I swam up to the top, taking a deep breath of outside air when I got there. How I loved the fresh taste of that air, unlike the saltiness of underwater air. 

The waves churned and frothed, but I ignored them. I laughed, a loud, ringing laugh. How blissful it was. 

Suddenly, pieces of rock came loose from my sitting rock that I was sitting on just moments before. Sharp shards of rock flew at me, making me dodge and twist and tumble. This was something that I hadn't counted on. More pieces of rock came at me. I dodged a small piece, skipped to the side of a slightly larger one, and turned forward to see a huge piece come at me.

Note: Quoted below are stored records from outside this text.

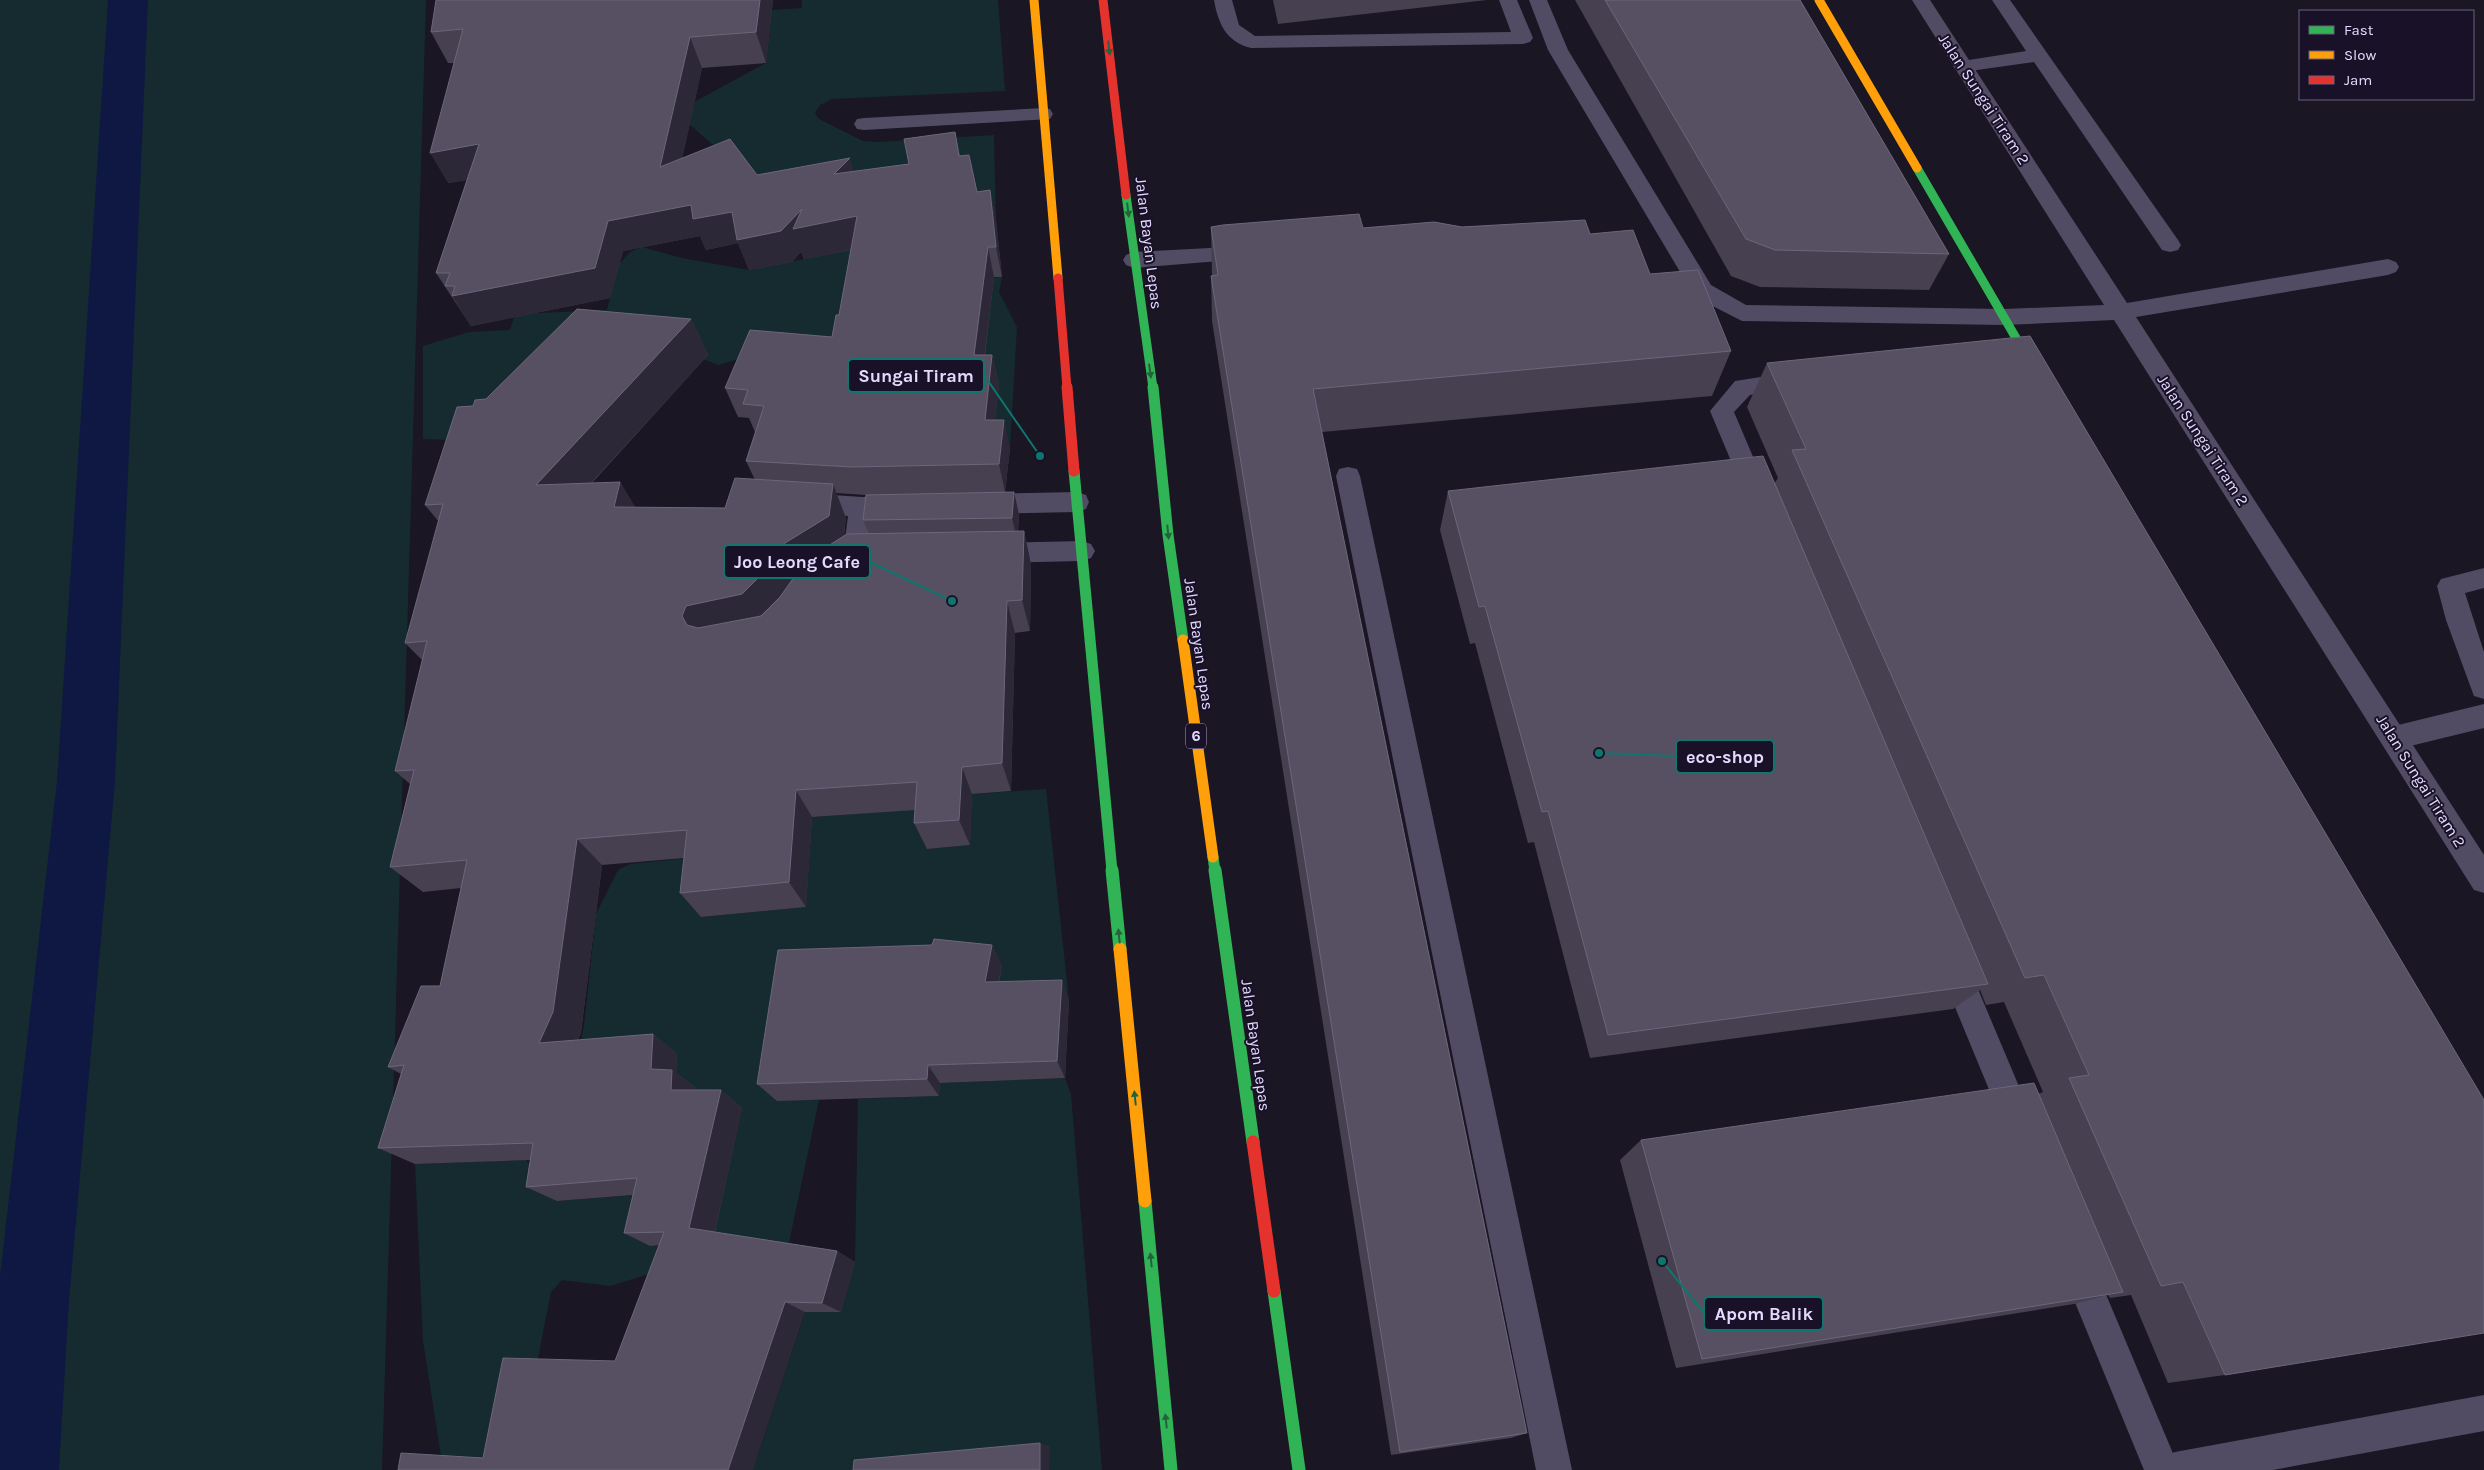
<svg xmlns="http://www.w3.org/2000/svg" width="2484" height="1470" font-family="Karla,sans-serif">
	<style>
		.green { fill: #162b30 }
		.lines { fill: none; stroke-linecap: round; stroke-linejoin: round }
		.canal { fill: #0e1843; fill-rule: evenodd }
		.lane { fill: #514c63; fill-rule: evenodd }
		.street { fill: #514c63; fill-rule: evenodd }
		.fast-far2 { stroke: #30b455; stroke-width: 9 }
		.fast-far1 { stroke: #30b455; stroke-width: 11 }
		.fast { stroke: #30b455; stroke-width: 13 }
		.slow-far2 { stroke: #ff9f0a; stroke-width: 9 }
		.slow-far1 { stroke: #ff9f0a; stroke-width: 11 }
		.slow { stroke: #ff9f0a; stroke-width: 13 }
		.jam-far2 { stroke: #e5322d; stroke-width: 9 }
		.jam-far1 { stroke: #e5322d; stroke-width: 11 }
		.jam { stroke: #e5322d; stroke-width: 13 }
		.wall { fill: #464051; fill-rule: evenodd }
		.shaded-wall { fill: #2d2837 }
		.building { fill: #575063; stroke: #6d667c }
		.oneway { fill: #24623e }
		.labels { text-anchor: middle; dominant-baseline: central; stroke-width: 4; stroke-linejoin: round; paint-order: stroke }
		.shield { fill: #191128; stroke: #a79ebd; stroke-width: 1 }
		.shield-label { font-size: 15px; font-weight: bold; fill: #e4dafd }
		.street-label { font-size: 16px; fill: #e4dafd; stroke: #191128 }
		.leader { fill: none; stroke: #0f766e; stroke-width: 2 }
		.callout-dot { fill: #0f766e; stroke: #191128; stroke-width: 2 }
		.callout { fill: #191128; stroke: #0f766e; stroke-width: 2 }
		.callout-label { font-size: 18px; text-anchor: middle; font-weight: bold; fill: #e4dafd }
	</style>
	<rect width="100%" height="100%" fill="#1a1623"/>
	<g class="green">
		<polygon points="0,0 426,0 382,1470 0,1470"/>
		<polygon points="802,0 998,0 1005,91 832,99 820,105 815,113 819,119 863,141 878,142 994,135 996,220 860,284 1002,277 999,292 1017,327 1010,448 959,448 981,384 986,344 741,358 719,365 647,339 482,441 423,439 423,346 469,332 510,330 515,314 607,310 619,264 630,252 642,247 682,258 749,270 824,255 742,170 689,124 694,102 766,63 772,10 802,8"/>
		<polygon points="1046,789 1069,1000 996,993 1001,966 945,961 878,969 796,972 777,1100 819,1100 787,1252 714,1470 639,1470 647,1425 679,1425 691,1369 731,1369 761,1280 682,1264 610,1286 562,1280 551,1292 518,1460 441,1456 423,1341 415,1164 526,1160 557,1201 662,1193 651,1245 695,1244 705,1203 721,1204 742,1108 695,1107 695,1088 676,1087 676,1054 577,1061 584,1026 596,914 618,870 630,864 708,856 702,917 806,907 810,847 721,856 724,810 773,807 773,820 866,813 867,803 929,799 927,849 970,845 972,794"/>
		<polygon points="1065,1078 1071,1094 1102,1470 1049,1470 1049,1446 872,1470 730,1470 734,1460 757,1458 805,1312 841,1312 855,1262 858,1099 939,1096 940,1083"/>
	</g>
	<g class="lines">
		<polygon class="canal" points="108,0 148,0 115,781 69,1300 59,1470 0,1470 0,1276 57,781"/>
		<g class="lane">
			<path d="M 1214,0 L 1232,0 L 1239,25 L 1255,36 L 1511,32 L 1499,0 L 1517,0 L 1533,38 L 1530,42 L 1523,44 L 1251,48 C 1226,42 1218,23 1214,0 Z"/>
			<polygon points="1529,0 1547,0 1568,50 1711,285 1746,305 2004,309 2012,311 2015,317 2012,323 2004,325 1742,321 1695,297 1548,50"/>
			<polygon points="1992,0 2010,0 2178,240 2181,245 2178,250 2170,252 2162,250 2034,62 1963,72 1956,70 1953,66 1956,62 2026,51"/>
			<polygon points="1043,108 1050,109 1053,114 1050,119 864,130 857,129 854,124 857,119 864,118"/>
			<polygon points="1248,246 1256,248 1259,253 1256,258 1134,268 1126,265 1123,260 1126,255 1134,252"/>
			<polygon points="1793,372 1801,375 1805,381 1801,387 1750,395 1734,412 1768,492 1765,499 1756,502 1747,499 1710,411 1735,381"/>
			<polygon points="1077,492 1086,495 1089,502 1086,509 1077,512 979,514 970,511 967,504 970,497 979,494"/>
			<polygon points="804,493 862,497 901,496 910,499 913,506 910,513 901,516 873,516 869,555 865,562 856,565 847,562 843,555 848,516 804,513 795,510 792,503 795,496"/>
			<polygon points="1082,541 1091,544 1095,551 1091,558 1082,561 991,563 982,560 978,553 982,546 991,543"/>
			<polygon points="2484,568 2484,588 2465,593 2484,652 2484,699 2474,696 2471,688 2446,620 2437,586 2441,579"/>
			<polygon points="2484,704 2484,728 2394,750 2384,746 2380,738 2384,730 2394,726"/>
			<polygon points="1953,952 1964,956 2034,1122 2029,1133 2018,1138 2007,1133 1938,966 1942,956"/>
			<polygon points="2077,1249 2089,1254 2180,1470 2144,1470 2060,1266 2065,1254"/>
		</g>
		<g class="street">
			<polygon points="1912,0 1930,0 2127,303 2388,259 2396,262 2399,267 2396,272 2388,275 2136,317 2484,855 2484,893 2474,890 2114,320 2004,325 1996,323 1993,317 1996,311 2004,309 2104,305"/>
			<polygon points="1348,467 1357,469 1360,476 1572,1470 1536,1470 1336,476 1339,469"/>
			<polygon points="2484,1395 2484,1431 2273,1470 2157,1470 2162,1457 2175,1452"/>
		</g>
		<g class="fast-far2">
			<polyline points="1917,168 2034,369"/>
			<polyline points="1126,195 1153,388"/>
		</g>
		<g class="fast-far1">
			<polyline points="1153,387 1168,535 1183,640"/>
			<polyline points="1074,471 1112,871"/>
			<polyline points="1213,857 1215,871"/>
		</g>
		<g class="fast">
			<polyline points="1112,870 1120,949"/>
			<polyline points="1215,870 1253,1142"/>
			<polyline points="1145,1201 1171,1470"/>
			<polyline points="1274,1291 1299,1470"/>
		</g>
		<g class="slow-far2">
			<polyline points="1034,0 1058,278"/>
			<polyline points="1819,0 1917,168"/>
		</g>
		<polyline class="slow-far1" points="1183,640 1213,857"/>
		<polyline class="slow" points="1120,949 1145,1201"/>
		<g class="jam-far2">
			<polyline points="1103,0 1126,195"/>
			<polyline points="1058,278 1067,388"/>
		</g>
		<polyline class="jam-far1" points="1067,387 1074,471"/>
		<polyline class="jam" points="1253,1142 1274,1291"/>
	</g>
	<g class="wall">
		<path d="M 773,0 L 766,63 L 702,68 L 682,158 L 757,175 L 854,171 L 909,164 L 955,132 L 960,156 L 977,192 L 990,190 L 996,220 L 1002,277 L 994,277 L 985,355 L 992,355 L 999,384 L 995,420 L 1010,448 L 1005,492 L 1014,492 L 1019,515 L 1018,531 L 1024,531 L 1031,564 L 1030,631 L 1015,633 L 1011,791 L 972,794 L 970,845 L 927,849 L 914,823 L 915,810 L 812,817 L 806,907 L 701,917 L 680,893 L 684,858 L 602,865 L 581,1032 L 578,1040 L 653,1034 L 677,1054 L 676,1073 L 696,1088 L 695,1090 L 721,1090 L 742,1108 L 715,1232 L 837,1251 L 855,1262 L 841,1312 L 805,1312 L 483,1458 L 615,1361 L 659,1245 L 650,1246 L 624,1233 L 633,1195 L 557,1201 L 526,1187 L 530,1160 L 415,1164 L 378,1148 L 401,1074 L 388,1067 L 440,986 L 461,888 L 423,892 L 390,867 L 410,784 L 395,771 L 422,660 L 405,643 L 439,522 L 425,505 L 473,406 L 486,399 L 691,319 L 708,355 L 592,483 L 620,482 L 635,507 L 725,508 L 755,480 L 746,461 L 755,432 L 749,418 L 738,417 L 725,388 L 832,337 L 839,315 L 851,250 L 804,259 L 801,252 L 792,262 L 749,270 L 738,243 L 706,250 L 700,236 L 623,251 L 610,298 L 471,326 L 436,273 L 467,180 L 448,183 L 454,63 L 448,63 L 431,32 ZM 836,493 L 866,495 L 863,520 L 869,534 L 844,537 L 846,518 Z"/>
		<polygon points="1273,0 1487,0 1278,24"/>
		<polygon points="1575,0 1800,0 1949,254 1929,290 1760,287 1731,276"/>
		<polygon points="1211,227 1363,228 1462,227 1590,234 1650,274 1731,351 1712,396 1322,432 1527,1433 1511,1438 1391,1455 1212,321 1211,276 1212,276"/>
		<polygon points="1767,363 2225,1375 2168,1383 2131,1295 2110,1298 2108,1295 2074,1304 1676,1368 1620,1160 1641,1140 2038,1094 2043,1092 2004,1002 1986,1005 1980,990 1953,1009 1590,1058 1534,842 1528,843 1475,643 1470,644 1440,530 1448,491 1774,484 1778,478 1747,407"/>
		<polygon points="992,945 1002,966 999,982 1069,1000 1065,1078 940,1083 939,1096 777,1101 757,1084"/>
	</g>
	<g class="shaded-wall">
		<polygon points="760,0 773,0 766,63 756,32"/>
		<polygon points="690,37 702,68 674,197 660,167"/>
		<polygon points="479,144 496,175 448,183 430,153"/>
		<polygon points="850,158 858,188 834,174"/>
		<polygon points="990,190 996,220 1002,277 996,247"/>
		<polygon points="691,205 732,212 802,209 857,216 866,247 804,259 801,252 792,262 749,270 738,243 706,250 700,236 623,251 610,298 471,326 452,296 608,221"/>
		<polygon points="988,247 994,277 981,384 974,355"/>
		<polygon points="691,319 708,355 559,518 536,485"/>
		<polygon points="992,355 999,384 992,448 985,420"/>
		<polygon points="1004,420 1010,448 1005,492 999,464"/>
		<polygon points="620,482 640,515 614,507"/>
		<polygon points="833,484 846,518 842,549 775,610 705,637 687,625 682,616 686,606 785,543"/>
		<polygon points="1014,492 1019,515 1017,540 1012,518"/>
		<polygon points="1024,531 1031,564 1030,631 1022,600"/>
		<polygon points="1007,601 1015,633 1011,791 1002,763"/>
		<polygon points="962,767 972,794 970,845 959,820"/>
		<polygon points="796,790 812,817 806,907 789,882"/>
		<polygon points="577,839 602,865 581,1032 568,1062 539,1043"/>
		<polygon points="992,945 1002,966 994,1002 985,982"/>
		<polygon points="1062,980 1069,1000 1065,1078 1057,1061"/>
		<polygon points="653,1034 677,1054 676,1073 696,1088 695,1107 671,1090 651,1069"/>
		<polygon points="928,1065 940,1083 939,1096 927,1079"/>
		<polygon points="721,1090 742,1108 713,1240 689,1228"/>
		<polygon points="837,1251 855,1262 841,1312 822,1303"/>
		<polygon points="785,1302 805,1312 753,1470 728,1470"/>
		<polygon points="1040,1443 1050,1446 1049,1470 1040,1470"/>
	</g>
	<g class="building">
		<polygon points="436,0 760,0 756,32 690,37 660,167 730,139 757,175 850,158 834,174 909,164 904,139 955,132 959,156 969,155 977,192 990,190 996,247 988,247 974,355 992,355 985,420 1004,420 999,464 852,467 746,461 764,406 743,404 748,390 725,388 750,330 832,337 836,315 839,315 857,216 793,229 802,209 781,231 737,240 732,212 693,219 691,205 608,221 595,268 452,296 455,286 445,286 450,273 436,273 479,144 430,153 463,29 431,32"/>
		<polygon points="1605,0 1800,0 1949,254 1775,250 1746,239"/>
		<polygon points="1359,214 1363,228 1434,222 1462,227 1585,220 1590,234 1633,230 1650,274 1698,270 1731,351 1313,389 1527,1433 1400,1452 1211,276 1218,275 1211,227 1223,225"/>
		<polygon points="577,309 691,319 536,485 620,482 614,507 725,508 735,478 833,484 829,516 785,543 758,578 742,594 686,606 682,616 687,625 698,628 761,616 780,597 806,560 847,534 1024,531 1022,600 1007,601 1002,763 962,767 959,820 914,823 917,782 796,790 789,882 680,893 687,830 577,839 553,1012 539,1043 653,1034 651,1069 672,1070 671,1090 721,1090 689,1228 837,1251 822,1303 785,1302 728,1470 398,1470 401,1453 483,1458 503,1358 615,1361 664,1232 624,1233 637,1178 526,1187 533,1143 378,1148 404,1065 388,1067 421,986 440,986 467,860 390,867 414,770 395,771 427,641 405,643 443,504 425,505 457,407 473,406 475,400 486,399"/>
		<polygon points="2030,336 2484,1100 2484,1333 2225,1375 2183,1282 2161,1286 2069,1078 2089,1075 2044,975 2025,978 1792,450 1806,449 1767,363"/>
		<polygon points="1763,456 1988,984 1608,1035 1548,811 1542,812 1485,606 1479,607 1448,491"/>
		<polygon points="1014,492 1012,518 863,520 866,495"/>
		<polygon points="934,939 992,945 985,982 1062,980 1057,1061 928,1065 927,1079 757,1084 778,950 932,945"/>
		<polygon points="2034,1083 2123,1292 1702,1359 1641,1140"/>
		<polygon points="1040,1443 1040,1470 853,1470 854,1460"/>
	</g>
	<defs><path id="oneway-solid" d="M-6-.8H1V-3.2L6.5 0L1 3.2V.8H-6Z" transform="scale(1.25)"/></defs>
	<g class="oneway">
		<use href="#oneway-solid" transform="translate(1109 48) rotate(83)"/>
		<use href="#oneway-solid" transform="translate(1128 210) rotate(83)"/>
		<use href="#oneway-solid" transform="translate(1150 371) rotate(82)"/>
		<use href="#oneway-solid" transform="translate(1168 532) rotate(84)"/>
		<use href="#oneway-solid" transform="translate(1119 936) rotate(-96)"/>
		<use href="#oneway-solid" transform="translate(1135 1098) rotate(-96)"/>
		<use href="#oneway-solid" transform="translate(1151 1260) rotate(-96)"/>
		<use href="#oneway-solid" transform="translate(1166 1421) rotate(-96)"/>
	</g>
	<g class="labels">
		<rect class="shield" x="1186" y="723.5" width="20" height="25" rx="4"/>
		<g class="shield-label">
			<text x="1196" y="736">6</text>
		</g>
		<g class="street-label">
			<text transform="translate(1984 99) rotate(57)">Jalan Sungai Tiram 2</text>
			<text transform="translate(1149 243) rotate(83)">Jalan Bayan Lepas</text>
			<text transform="translate(2203 440) rotate(57)">Jalan Sungai Tiram 2</text>
			<text transform="translate(1199 644) rotate(82)">Jalan Bayan Lepas</text>
			<text transform="translate(2421 781) rotate(58)">Jalan Sungai Tiram 2</text>
			<text transform="translate(1256 1045) rotate(82)">Jalan Bayan Lepas</text>
		</g>
	</g>
	<path class="leader" d="M1040 456L984 375M952 601L870 562M1599 753L1676 756M1662 1261L1704 1313"/>
	<g class="callout-dot">
		<circle cx="1040" cy="456" r="5"/>
		<circle cx="952" cy="601" r="5"/>
		<circle cx="1599" cy="753" r="5"/>
		<circle cx="1662" cy="1261" r="5"/>
	</g>
	<g class="callout">
		<rect x="848" y="359" width="136" height="33" rx="5"/>
		<rect x="724" y="545" width="146" height="33" rx="5"/>
		<rect x="1676" y="740" width="98" height="33" rx="5"/>
		<rect x="1704" y="1297" width="119" height="33" rx="5"/>
	</g>
	<g class="callout-label">
		<text x="916" y="382">Sungai Tiram</text>
		<text x="797" y="568">Joo Leong Cafe</text>
		<text x="1725" y="763">eco-shop</text>
		<text x="1764" y="1320">Apom Balik</text>
	</g>
	<rect x="2299" y="10" width="175" height="90" fill="#191128" stroke="#6a617d"/>
	<rect x="2309" y="26" width="25" height="8" fill="#30b455" stroke="#6a617d"/>
	<text x="2344" y="35" font-size="15" fill="#e4dafd">Fast</text>
	<rect x="2309" y="51" width="25" height="8" fill="#ff9f0a" stroke="#6a617d"/>
	<text x="2344" y="60" font-size="15" fill="#e4dafd">Slow</text>
	<rect x="2309" y="76" width="25" height="8" fill="#e5322d" stroke="#6a617d"/>
	<text x="2344" y="85" font-size="15" fill="#e4dafd">Jam</text>
</svg>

It struck my shoulder, making a large gash in the skin. My blood leaked into the water, spreading. The salt stung it, making my eyes water slightly. I knew I had to heal myself before sharks or any other predator smelled it. 

I kept my shoulder above water so that the blood wouldn't spread, then made a small ring of time around it. I manipulated the time so that it would speed up the healing process. 

This was what my element allowed me to do. But it came at a price.

My vision faded just as the winds stopped whipping the waves to and fro.